#### Assigned task:
Change every "karaoke" in the data below to "board games" and give all the lines again with nothing else altered, leaving out the pictures.
Top of Exercise materials
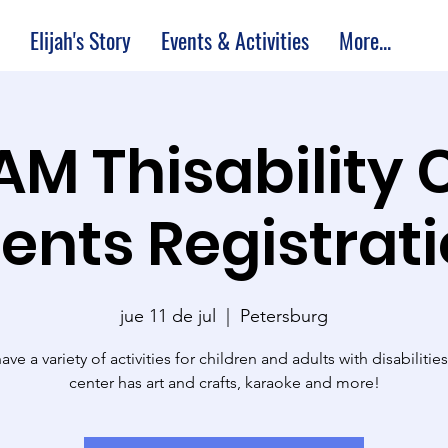
Elijah's Story
Events & Activities
More...
 AM Thisability 
ents Registrat
jue 11 de jul
  |  
Petersburg
ve a variety of activities for children and adults with disabilitie
center has art and crafts, karaoke and more!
Bottom of Exercise materials
#### Your solution:
Elijah's Story
Events & Activities
More...
 AM Thisability 
ents Registrat
jue 11 de jul
  |  
Petersburg
ve a variety of activities for children and adults with disabilitie
center has art and crafts, board games and more!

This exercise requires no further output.